In general agree with ash060.
Option #1 - No.
Option #2 - Yes. The additional width is debatable.
One crude approach could be.... The effective width for shear in case of one way slab with a concentrated load depends on the location of the load from the supports. One can calculate one-way beam shear for normal loading using the bay width / design width. Then idealize the unusual loading into series of point loads, calculate one way shear using effective width for each of those idealized point loads, and then superimpose with the shear from the normal loading.
 
I've alwyas used the shear capacity of the column strip to resist the shear in that strip. I'm not sure if the code ever explicitly tells us to do this. But, it just seems like common sense to me.

Though it is an interesting idea. Perhaps, it would be impossible for a 1-way shear overstress to casuse true failure without somehow propogating into a punching shear failure.
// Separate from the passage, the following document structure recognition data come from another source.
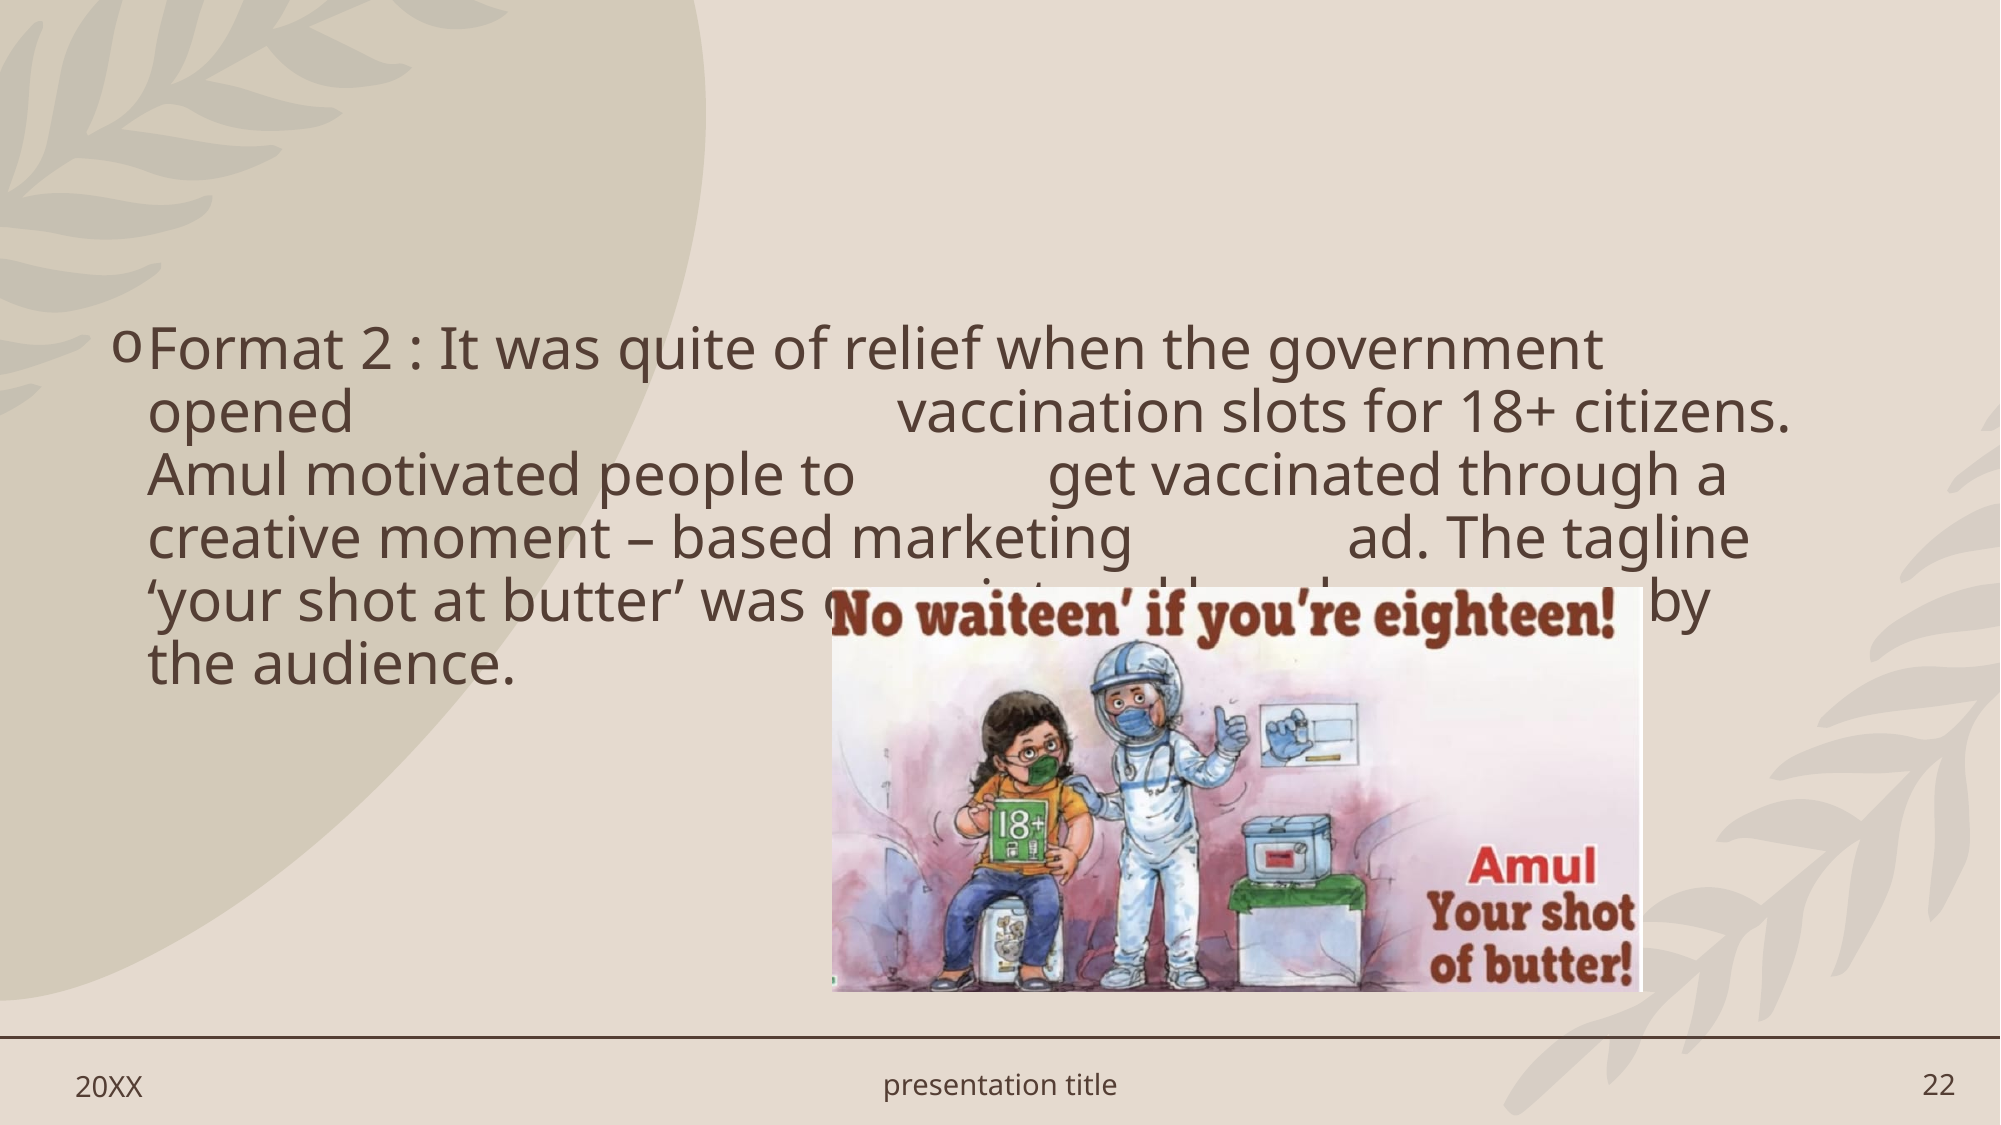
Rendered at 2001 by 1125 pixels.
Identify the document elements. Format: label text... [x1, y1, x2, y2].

slide_number 20XX [60, 1060, 222, 1112]
slide_number 22 [1808, 1060, 1971, 1112]
picture [832, 587, 1643, 992]
footer presentation title [718, 1060, 1283, 1112]
list Format 2 : It was quite of relief when the government opened vaccination slots for 18+ citizens. Amul motivated people to get vaccinated through a creative moment – based marketing ad. The tagline ‘your shot at butter’ was on point and loved by the audience. [94, 311, 1820, 948]
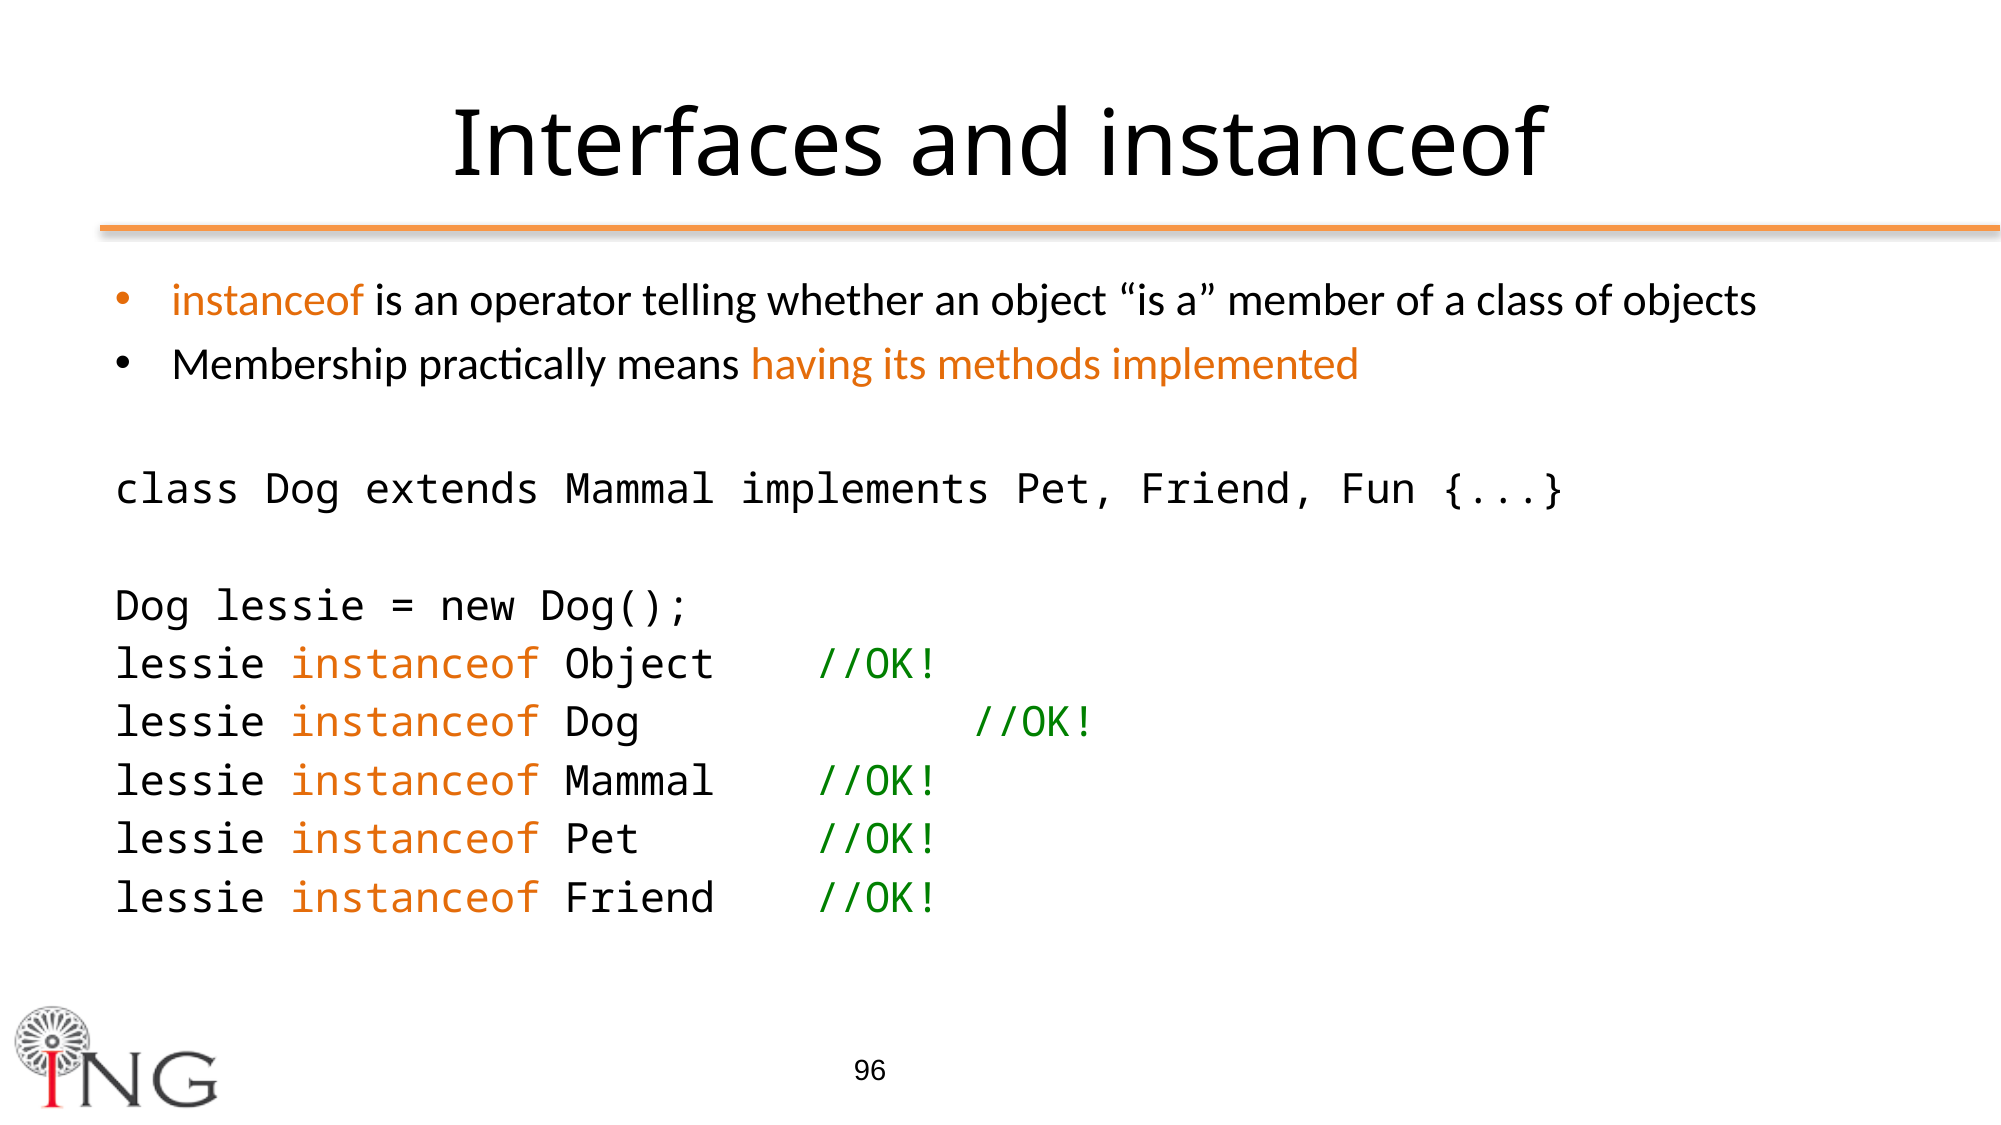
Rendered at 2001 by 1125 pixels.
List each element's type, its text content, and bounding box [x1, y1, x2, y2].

title Interfaces and instanceof [99, 45, 1900, 233]
list instanceof is an operator telling whether an object “is a” member of a class of objects Membership practically means having its methods implemented class Dog extends Mammal implements Pet, Friend, Fun {...} Dog lessie = new Dog(); lessie instanceof Object //OK! lessie instanceof Dog //OK! lessie instanceof Mammal //OK! lessie instanceof Pet //OK! lessie instanceof Friend //OK! [99, 262, 1900, 1005]
picture [0, 987, 244, 1125]
slide_number 96 [839, 1043, 1900, 1104]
Though I have to admit that I feel better checking the two failures independently.
 
Your latter comment Josh was my first thought too - that the punching shear may control instead in that case.

Maybe we should induce an earthquake to test our hypothesis?

Mike McCann
MMC Engineering
 
The two-way shear (punching) highly depend of the column size for defining critical section while this is not case with one way shear.

Thus, a separate one way shear check is usually required because you can solve punching problem with shear reinforcement, drop panel, or increasing column size and still have one way shear problem !

But, i agree with you that in usual good design, punching will govern the design.
 
If one way shear controls because of a big load, it is really a one way system, at least in that area. I would only use the width of the column strip.